`flambe.tokenizer.word`¶

Module Contents¶

class flambe.tokenizer.word.WordTokenizer[source]¶

Implement a word level tokenizer.

tokenize(self, example: str)[source]¶

Tokenize an input example.

Parameters:	example (str) – The input example, as a string
Returns:	The output word tokens, as a list of strings
Return type:	List[str]

class flambe.tokenizer.word.NGramsTokenizer(ngrams: Union[int, List[int]] = 1)[source]¶

Implement a n-gram tokenizer

Examples

>>> t = NGramsTokenizer(ngrams=2).tokenize("hi how are you?")
['hi, how', 'how are', 'are you?']

>>> t = NGramsTokenizer(ngrams=[1,2]).tokenize("hi how are you?")
['hi,', 'how', 'are', 'you?', 'hi, how', 'how are', 'are you?']

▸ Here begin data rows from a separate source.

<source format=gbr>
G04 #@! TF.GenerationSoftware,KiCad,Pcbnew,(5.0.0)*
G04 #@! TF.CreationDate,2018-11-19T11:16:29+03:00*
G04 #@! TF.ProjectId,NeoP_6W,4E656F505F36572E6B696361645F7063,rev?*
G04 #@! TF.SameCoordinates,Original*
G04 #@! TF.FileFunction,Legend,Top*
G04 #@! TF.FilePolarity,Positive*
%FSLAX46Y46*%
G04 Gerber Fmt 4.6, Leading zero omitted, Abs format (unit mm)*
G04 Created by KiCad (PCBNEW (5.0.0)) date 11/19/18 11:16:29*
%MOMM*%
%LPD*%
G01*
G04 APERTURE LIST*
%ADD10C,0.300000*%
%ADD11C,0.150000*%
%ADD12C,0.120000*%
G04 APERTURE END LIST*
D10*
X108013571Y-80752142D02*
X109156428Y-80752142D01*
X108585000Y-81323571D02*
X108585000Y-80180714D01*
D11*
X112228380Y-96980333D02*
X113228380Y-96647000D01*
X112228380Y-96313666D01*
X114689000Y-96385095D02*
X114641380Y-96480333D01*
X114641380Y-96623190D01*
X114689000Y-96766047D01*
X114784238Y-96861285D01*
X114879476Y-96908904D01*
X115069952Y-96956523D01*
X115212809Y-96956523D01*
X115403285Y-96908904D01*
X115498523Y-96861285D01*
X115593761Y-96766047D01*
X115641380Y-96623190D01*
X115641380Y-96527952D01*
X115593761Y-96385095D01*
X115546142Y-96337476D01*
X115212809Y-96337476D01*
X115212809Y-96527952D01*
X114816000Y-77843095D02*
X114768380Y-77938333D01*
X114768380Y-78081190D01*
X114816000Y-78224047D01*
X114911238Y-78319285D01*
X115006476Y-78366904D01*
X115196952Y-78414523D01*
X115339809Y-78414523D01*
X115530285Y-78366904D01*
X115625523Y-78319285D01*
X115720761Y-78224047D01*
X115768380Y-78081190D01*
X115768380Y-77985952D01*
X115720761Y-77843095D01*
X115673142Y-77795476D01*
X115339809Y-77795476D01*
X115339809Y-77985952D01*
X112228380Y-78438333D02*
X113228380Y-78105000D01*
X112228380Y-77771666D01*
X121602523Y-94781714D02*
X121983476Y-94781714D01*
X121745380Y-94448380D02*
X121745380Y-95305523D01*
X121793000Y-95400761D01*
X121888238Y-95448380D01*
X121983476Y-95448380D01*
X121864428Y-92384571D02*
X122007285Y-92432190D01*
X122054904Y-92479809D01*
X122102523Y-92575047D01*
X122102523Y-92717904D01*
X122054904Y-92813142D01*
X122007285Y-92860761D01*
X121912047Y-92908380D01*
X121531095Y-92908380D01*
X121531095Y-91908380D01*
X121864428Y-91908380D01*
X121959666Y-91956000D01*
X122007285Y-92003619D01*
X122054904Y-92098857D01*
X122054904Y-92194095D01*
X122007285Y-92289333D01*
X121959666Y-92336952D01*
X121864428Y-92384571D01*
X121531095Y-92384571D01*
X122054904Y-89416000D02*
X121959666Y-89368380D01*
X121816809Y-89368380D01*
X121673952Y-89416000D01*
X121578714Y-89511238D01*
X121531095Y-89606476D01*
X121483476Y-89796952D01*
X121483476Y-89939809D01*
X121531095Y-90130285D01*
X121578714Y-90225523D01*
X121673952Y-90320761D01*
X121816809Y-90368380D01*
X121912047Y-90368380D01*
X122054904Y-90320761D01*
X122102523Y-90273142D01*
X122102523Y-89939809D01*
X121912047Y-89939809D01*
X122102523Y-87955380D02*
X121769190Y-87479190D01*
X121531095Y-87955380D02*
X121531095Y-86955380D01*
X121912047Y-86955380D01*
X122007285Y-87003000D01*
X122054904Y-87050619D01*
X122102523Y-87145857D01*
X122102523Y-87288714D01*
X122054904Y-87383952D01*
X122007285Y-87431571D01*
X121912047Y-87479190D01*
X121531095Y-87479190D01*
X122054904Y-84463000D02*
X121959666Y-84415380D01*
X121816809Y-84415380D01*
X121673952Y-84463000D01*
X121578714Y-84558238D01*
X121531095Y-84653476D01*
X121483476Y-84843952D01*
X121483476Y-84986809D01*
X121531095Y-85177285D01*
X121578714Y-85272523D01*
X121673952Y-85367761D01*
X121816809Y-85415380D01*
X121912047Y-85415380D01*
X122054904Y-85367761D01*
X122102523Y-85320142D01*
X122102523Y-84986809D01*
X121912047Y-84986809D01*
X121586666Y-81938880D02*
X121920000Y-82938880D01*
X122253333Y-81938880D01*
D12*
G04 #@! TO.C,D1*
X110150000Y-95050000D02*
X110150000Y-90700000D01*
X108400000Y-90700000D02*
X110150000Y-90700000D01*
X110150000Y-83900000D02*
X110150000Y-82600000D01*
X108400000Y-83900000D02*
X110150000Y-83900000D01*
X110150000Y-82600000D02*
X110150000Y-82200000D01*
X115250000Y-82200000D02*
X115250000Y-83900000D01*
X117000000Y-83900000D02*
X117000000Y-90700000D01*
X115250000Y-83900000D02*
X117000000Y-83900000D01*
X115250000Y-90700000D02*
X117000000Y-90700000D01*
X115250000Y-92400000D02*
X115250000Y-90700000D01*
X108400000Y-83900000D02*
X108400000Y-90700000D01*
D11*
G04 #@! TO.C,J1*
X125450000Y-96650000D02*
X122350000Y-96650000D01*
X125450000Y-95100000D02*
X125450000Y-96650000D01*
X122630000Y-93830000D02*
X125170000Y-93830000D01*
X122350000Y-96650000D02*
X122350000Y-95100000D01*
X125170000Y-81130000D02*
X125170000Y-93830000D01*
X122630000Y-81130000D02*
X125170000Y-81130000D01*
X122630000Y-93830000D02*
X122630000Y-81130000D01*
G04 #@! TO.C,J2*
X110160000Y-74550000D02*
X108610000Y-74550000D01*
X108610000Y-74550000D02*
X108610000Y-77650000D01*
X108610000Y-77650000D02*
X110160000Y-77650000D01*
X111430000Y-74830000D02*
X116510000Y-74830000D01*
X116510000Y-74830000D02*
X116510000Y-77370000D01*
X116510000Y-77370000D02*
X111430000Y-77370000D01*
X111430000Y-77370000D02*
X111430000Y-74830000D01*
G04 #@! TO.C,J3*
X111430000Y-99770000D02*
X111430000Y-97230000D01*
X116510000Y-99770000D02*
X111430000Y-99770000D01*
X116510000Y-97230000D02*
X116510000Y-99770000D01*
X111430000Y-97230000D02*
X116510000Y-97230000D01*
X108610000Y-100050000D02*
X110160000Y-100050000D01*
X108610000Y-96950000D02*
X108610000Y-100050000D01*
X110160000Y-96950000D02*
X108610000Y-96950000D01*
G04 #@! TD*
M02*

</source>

Parameters:	ngrams (Union[int, List[int]]) – An int or a list of ints. If it’s a list of ints, all n-grams (for each int) will be considered in the tokenizer.

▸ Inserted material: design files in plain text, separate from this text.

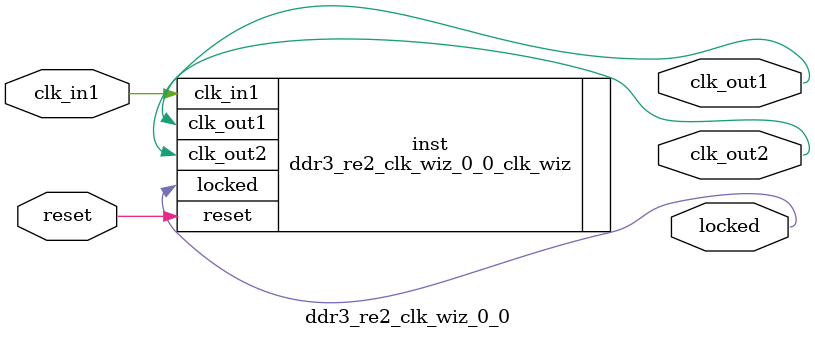
<source format=v>


`timescale 1ps/1ps

(* CORE_GENERATION_INFO = "ddr3_re2_clk_wiz_0_0,clk_wiz_v6_0_11_0_0,{component_name=ddr3_re2_clk_wiz_0_0,use_phase_alignment=true,use_min_o_jitter=false,use_max_i_jitter=false,use_dyn_phase_shift=false,use_inclk_switchover=false,use_dyn_reconfig=false,enable_axi=0,feedback_source=FDBK_AUTO,PRIMITIVE=MMCM,num_out_clk=2,clkin1_period=12.000,clkin2_period=10.0,use_power_down=false,use_reset=true,use_locked=true,use_inclk_stopped=false,feedback_type=SINGLE,CLOCK_MGR_TYPE=NA,manual_override=false}" *)

module ddr3_re2_clk_wiz_0_0 
 (
  // Clock out ports
  output        clk_out1,
  output        clk_out2,
  // Status and control signals
  input         reset,
  output        locked,
 // Clock in ports
  input         clk_in1
 );

  ddr3_re2_clk_wiz_0_0_clk_wiz inst
  (
  // Clock out ports  
  .clk_out1(clk_out1),
  .clk_out2(clk_out2),
  // Status and control signals               
  .reset(reset), 
  .locked(locked),
 // Clock in ports
  .clk_in1(clk_in1)
  );

endmodule

</source>
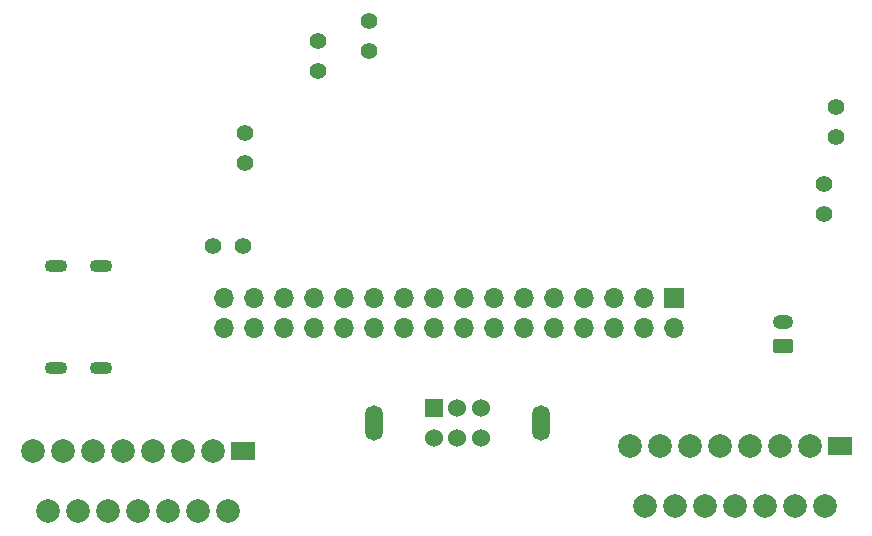
<source format=gbr>
%TF.GenerationSoftware,KiCad,Pcbnew,8.0.9*%
%TF.CreationDate,2025-04-09T23:57:20+02:00*%
%TF.ProjectId,Micro_mouse_final,4d696372-6f5f-46d6-9f75-73655f66696e,rev?*%
%TF.SameCoordinates,Original*%
%TF.FileFunction,Soldermask,Bot*%
%TF.FilePolarity,Negative*%
%FSLAX46Y46*%
G04 Gerber Fmt 4.6, Leading zero omitted, Abs format (unit mm)*
G04 Created by KiCad (PCBNEW 8.0.9) date 2025-04-09 23:57:20*
%MOMM*%
%LPD*%
G01*
G04 APERTURE LIST*
G04 Aperture macros list*
%AMRoundRect*
0 Rectangle with rounded corners*
0 $1 Rounding radius*
0 $2 $3 $4 $5 $6 $7 $8 $9 X,Y pos of 4 corners*
0 Add a 4 corners polygon primitive as box body*
4,1,4,$2,$3,$4,$5,$6,$7,$8,$9,$2,$3,0*
0 Add four circle primitives for the rounded corners*
1,1,$1+$1,$2,$3*
1,1,$1+$1,$4,$5*
1,1,$1+$1,$6,$7*
1,1,$1+$1,$8,$9*
0 Add four rect primitives between the rounded corners*
20,1,$1+$1,$2,$3,$4,$5,0*
20,1,$1+$1,$4,$5,$6,$7,0*
20,1,$1+$1,$6,$7,$8,$9,0*
20,1,$1+$1,$8,$9,$2,$3,0*%
G04 Aperture macros list end*
%ADD10C,1.400000*%
%ADD11R,1.700000X1.700000*%
%ADD12O,1.700000X1.700000*%
%ADD13O,1.900000X1.100000*%
%ADD14R,2.000000X1.600000*%
%ADD15C,2.000000*%
%ADD16R,1.524003X1.524003*%
%ADD17C,1.524003*%
%ADD18O,1.524003X3.000000*%
%ADD19RoundRect,0.250000X0.625000X-0.350000X0.625000X0.350000X-0.625000X0.350000X-0.625000X-0.350000X0*%
%ADD20O,1.750000X1.200000*%
G04 APERTURE END LIST*
D10*
%TO.C,TP5*%
X150000000Y-98540000D03*
X150000000Y-96000000D03*
%TD*%
%TO.C,TP4*%
X145650000Y-100250000D03*
X145650000Y-97710000D03*
%TD*%
D11*
%TO.C,J3*%
X175820000Y-119460000D03*
D12*
X175820000Y-122000000D03*
X173280000Y-119460000D03*
X173280000Y-122000000D03*
X170740000Y-119460000D03*
X170740000Y-122000000D03*
X168200000Y-119460000D03*
X168200000Y-122000000D03*
X165660000Y-119460000D03*
X165660000Y-122000000D03*
X163120000Y-119460000D03*
X163120000Y-122000000D03*
X160580000Y-119460000D03*
X160580000Y-122000000D03*
X158040000Y-119460000D03*
X158040000Y-122000000D03*
X155500000Y-119460000D03*
X155500000Y-122000000D03*
X152960000Y-119460000D03*
X152960000Y-122000000D03*
X150420000Y-119460000D03*
X150420000Y-122000000D03*
X147880000Y-119460000D03*
X147880000Y-122000000D03*
X145340000Y-119460000D03*
X145340000Y-122000000D03*
X142800000Y-119460000D03*
X142800000Y-122000000D03*
X140260000Y-119460000D03*
X140260000Y-122000000D03*
X137720000Y-119460000D03*
X137720000Y-122000000D03*
%TD*%
D13*
%TO.C,J2*%
X127275083Y-116680086D03*
X123474981Y-116680086D03*
X127275083Y-125319914D03*
X123474981Y-125319914D03*
%TD*%
D10*
%TO.C,TP3*%
X188500000Y-109750000D03*
X188500000Y-112290000D03*
%TD*%
%TO.C,TP10*%
X136750000Y-115000000D03*
X139290000Y-115000000D03*
%TD*%
D14*
%TO.C,U8*%
X189810008Y-131919990D03*
D15*
X188540005Y-137000000D03*
X187270003Y-131919990D03*
X186000000Y-137000000D03*
X184729998Y-131919990D03*
X183459995Y-137000000D03*
X182189993Y-131919990D03*
X180919990Y-137000000D03*
X179649987Y-131919990D03*
X178379985Y-137000000D03*
X177109982Y-131919990D03*
X175839980Y-137000000D03*
X174569977Y-131919990D03*
X173299975Y-137000000D03*
X172029972Y-131919990D03*
%TD*%
D14*
%TO.C,U7*%
X139270003Y-132419990D03*
D15*
X138000000Y-137500000D03*
X136729998Y-132419990D03*
X135459995Y-137500000D03*
X134189993Y-132419990D03*
X132919990Y-137500000D03*
X131649988Y-132419990D03*
X130379985Y-137500000D03*
X129109982Y-132419990D03*
X127839980Y-137500000D03*
X126569977Y-132419990D03*
X125299975Y-137500000D03*
X124029972Y-132419990D03*
X122759970Y-137500000D03*
X121489967Y-132419990D03*
%TD*%
D16*
%TO.C,U14*%
X155449962Y-128750063D03*
D17*
X157449962Y-128750063D03*
X159449962Y-128750063D03*
X155449962Y-131250191D03*
X157449962Y-131250191D03*
X159449962Y-131250191D03*
D18*
X164500000Y-130000000D03*
X150399924Y-130000000D03*
%TD*%
D19*
%TO.C,J1*%
X185050000Y-123500000D03*
D20*
X185050000Y-121500000D03*
%TD*%
D10*
%TO.C,TP8*%
X139500000Y-105460000D03*
X139500000Y-108000000D03*
%TD*%
%TO.C,TP6*%
X189500000Y-103250000D03*
X189500000Y-105790000D03*
%TD*%
M02*

</source>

static _tokenize(example: str, n: int)[source]¶: Tokenize an input example using ngrams.

tokenize(self, example: str)[source]¶

Tokenize an input example.

Parameters:	example (str) – The input example, as a string.
Returns:	The output word tokens, as a list of strings
Return type:	List[str]